Schiff also misrepresented his connections to the whistleblower, pretending not to know the identity of the individual who started the impeachment ball rolling even as it turned out his office had been in contact with that person. That deceit tainted the entire proceeding, reviving memories of the coordinated and dishonest behind-the-scenes attack on Supreme Court Justice Brett Kavanaugh.
Schiff at various times misrepresented the testimony heard during the House investigation, such as when he asserted that several officials listening to Trump’s July 25 phone call with Ukrainian President Zelensky “came forward in real time to report the president’s conduct.” He singled out Tim Morrison, a former member of the White House National Security Council, but the transcript of Morrison’s testimony reveals he saw nothing inappropriate about the call.
House Speaker Nancy Pelosi allowed one of the most partisan members of her caucus to act as ringmaster to the circus; all that was missing was the red coat.
You have to ask: why on earth did Democrats make showboating Adam Schiff the face of their impeachment effort? Over the past few years, his hostility to the president has made the partisan congressman widely reviled and distrusted by Republicans; that antagonism weakened from the outset any claims that the House investigations or Senate trial would be fair. His secret hearings and orchestrated leaks confirmed he could not be trusted.
Moreover, it was clear his House investigation had failed to win over the public. Enthusiasm for impeachment slumped during Schiff’s presentation in the House, with the RealClearPolitics average of polls showing those in favor at 51 percent of respondents before the House push got underway and dropping to 48 percent as it wrapped up. Those opposed jumped from 42 percent to 45 percent. The public didn’t buy what Schiff was selling.
The House undertaking was so limp and unsuccessful that Schiff actually dithered over whether Democrats should take an impeachment vote, telling an astonished Jake Tapper on CNN that he wanted to “discuss this with my constituents and colleagues before I make a final judgment on this.”
The Senate trial has similarly failed. A new Washington Post/ABC News poll finds a plurality of voters (49 percent) are against removing the president from office while only 47 percent favor impeachment.
At the same time, the poll reveals that Trump’s approval rating is now at the highest level of his presidency. Perhaps more significant: 47 percent of independents now give the president a thumbs-up, up from 38 percent in October.
Those are remarkable findings in the midst of an impeachment trial, but not surprising given who has led the charge.
House Speaker Nancy Pelosi knew the stakes, and for many months resisted pressure from the progressive hounds baying for Trump’s blood. Forced into impeachment, she has tried to travel the high road, on many occasions insisting that her party has undertaken this quest solemnly and sadly, even as she giddily handed out signature pens.

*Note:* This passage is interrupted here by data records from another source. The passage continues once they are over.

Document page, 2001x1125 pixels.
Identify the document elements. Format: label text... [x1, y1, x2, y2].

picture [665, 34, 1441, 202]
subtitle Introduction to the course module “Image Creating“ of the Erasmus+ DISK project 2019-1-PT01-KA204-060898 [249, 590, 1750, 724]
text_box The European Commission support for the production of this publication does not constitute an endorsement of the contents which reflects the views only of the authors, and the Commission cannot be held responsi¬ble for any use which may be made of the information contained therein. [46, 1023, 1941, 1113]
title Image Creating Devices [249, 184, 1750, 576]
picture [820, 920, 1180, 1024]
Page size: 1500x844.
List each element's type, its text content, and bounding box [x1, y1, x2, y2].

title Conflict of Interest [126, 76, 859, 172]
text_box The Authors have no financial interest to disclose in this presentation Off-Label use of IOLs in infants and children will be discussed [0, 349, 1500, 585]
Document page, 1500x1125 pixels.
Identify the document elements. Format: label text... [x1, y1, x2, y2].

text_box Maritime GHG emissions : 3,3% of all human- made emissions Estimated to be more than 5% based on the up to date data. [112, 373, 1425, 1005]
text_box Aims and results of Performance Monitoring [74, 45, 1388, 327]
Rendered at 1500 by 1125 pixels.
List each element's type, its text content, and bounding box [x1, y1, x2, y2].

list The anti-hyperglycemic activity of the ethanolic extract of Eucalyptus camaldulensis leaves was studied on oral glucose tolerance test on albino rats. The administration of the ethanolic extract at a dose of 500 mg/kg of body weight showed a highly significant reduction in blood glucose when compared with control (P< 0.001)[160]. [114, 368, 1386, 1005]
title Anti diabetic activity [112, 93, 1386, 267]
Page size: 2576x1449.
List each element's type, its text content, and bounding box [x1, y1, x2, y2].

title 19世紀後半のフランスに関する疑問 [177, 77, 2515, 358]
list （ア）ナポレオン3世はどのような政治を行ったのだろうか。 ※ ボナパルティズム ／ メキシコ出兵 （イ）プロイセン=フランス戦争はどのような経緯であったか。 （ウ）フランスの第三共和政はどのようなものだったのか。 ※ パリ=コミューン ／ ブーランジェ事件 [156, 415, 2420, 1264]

Nonetheless, and contrary to her past insistence that impeachment should be bipartisan, Pelosi allowed one of the most partisan members of her caucus to act as ringmaster to the circus; all that was missing was the red coat.
Impeachment is a political act. Success is not necessarily defined by the outcome, but rather by the impact on public opinion. Though various polls have shown that Democrats have brought their own party along on this journey, they also confirm they have failed to attract the backing of millions of independents, and have only hardened Republican support for the president.
The most compelling argument against impeachment is that we are but months away from a presidential election. Instead of trying to eject President Trump from office through skimpy charges and partisan hearings, Democrats should offer up a candidate who can beat him in November.
That, of course, is their problem. So far, that candidate has not emerged.